【nwpu暑假集训搜索专题】(一)

表示我都没有跟着群巨暑假集训做题的节奏走,但是由于搜索太弱,所以就做了几道搜索题。

POJ 3278

#include <iostream>
#include <string>
#include <cstdio>
#include <cstring>
#include <stdlib.h>
using namespace std;
int n, k, maxn = 100001;
int a[100100];
int q[100100];
int bfs()
{
	memset(a, 0, sizeof(a));
	a[n] = 1;
	int l = 0, r = 1;
	q[0] = n; 
	while (l < r)
	{
		int x = q[l++];
	
		if (!a[x - 1] && (x - 1 >= 0))
		{
			a[x - 1] = a[x] + 1;
			q[r++] = x - 1;
			if (x - 1 == k) return a[x] + 1; 
		
		}
		if (!a[x + 1] && (x + 1 < maxn))
		{
			a[x + 1] = a[x] + 1;
			q[r++] = x + 1;
			if (x + 1 == k) return a[x] + 1;
		
		}
		if (!a[x * 2] && (x * 2 < maxn))
		{
			a[x * 2] = a[x] + 1;
			q[r++] = x * 2;
			if (x * 2 == k) return a[x] + 1;
			
		}
	}
	
}
int main()
{
	while (scanf("%d%d", &n, &k) != EOF)
	{
		if (n == k) printf("0\n");
		else printf("%d\n", bfs() - 1);
		
	}
	return 0;
}

POJ 1979

数联通块数目

#include<iostream>
#include<cstring>
#include<cstdio>
using namespace std;
int n, m, sx, sy;
char a[200][200];
void init()
{
    memset(a, 0, sizeof(a));

    for(int i = 1;i <= n; i++)
    for(int j = 1; j <= m; j++)
    {
        cin >> a[i][j];
        if (a[i][j] == '@')
        {
            sx = i;
            sy = j;
        }
        if ((a[i][j] == '.') || (a[i][j] == '@'))
           a[i][j] = 1;
        else a[i][j] = 0;
    }
}
long dfs(int i,int j)
{
    long k = 1;
    a[i][j] = 0;
    if(a[i - 1][j] > 0)  k += dfs(i - 1, j);
    if(a[i + 1][j] > 0)  k += dfs(i + 1, j);
    if(a[i][j - 1] > 0)  k += dfs(i, j - 1);
    if(a[i][j + 1] > 0)  k += dfs(i, j + 1);
    return k;

}


int main()
═══
■ 练习说明 ■
**1.** 在上面这篇搜索专题笔记里，作者说自己做几道搜索题的原因是什么？
**2.** 请从上面的搜索专题笔记中摘录一段原文，从“for(int j = 1;”开始，到“dfs(int i,int j)”为止，包括这几个字。
═══
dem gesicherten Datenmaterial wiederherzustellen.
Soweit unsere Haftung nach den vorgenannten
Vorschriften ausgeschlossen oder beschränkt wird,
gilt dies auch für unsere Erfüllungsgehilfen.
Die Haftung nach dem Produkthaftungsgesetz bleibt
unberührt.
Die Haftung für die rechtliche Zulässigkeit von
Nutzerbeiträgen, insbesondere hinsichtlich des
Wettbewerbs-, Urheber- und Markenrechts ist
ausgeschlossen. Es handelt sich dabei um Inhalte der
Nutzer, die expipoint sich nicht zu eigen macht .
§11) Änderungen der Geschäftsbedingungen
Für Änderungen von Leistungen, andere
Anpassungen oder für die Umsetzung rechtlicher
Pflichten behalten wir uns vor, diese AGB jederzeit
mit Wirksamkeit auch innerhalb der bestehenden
═══
■ 任务结果 ■
**1.** 因为作者觉得自己的搜索太弱。

**2.**
for(int j = 1; j <= m; j++)
    {
        cin >> a[i][j];
        if (a[i][j] == '@')
        {
            sx = i;
            sy = j;
        }
        if ((a[i][j] == '.') || (a[i][j] == '@'))
           a[i][j] = 1;
        else a[i][j] = 0;
    }
}
long dfs(int i,int j)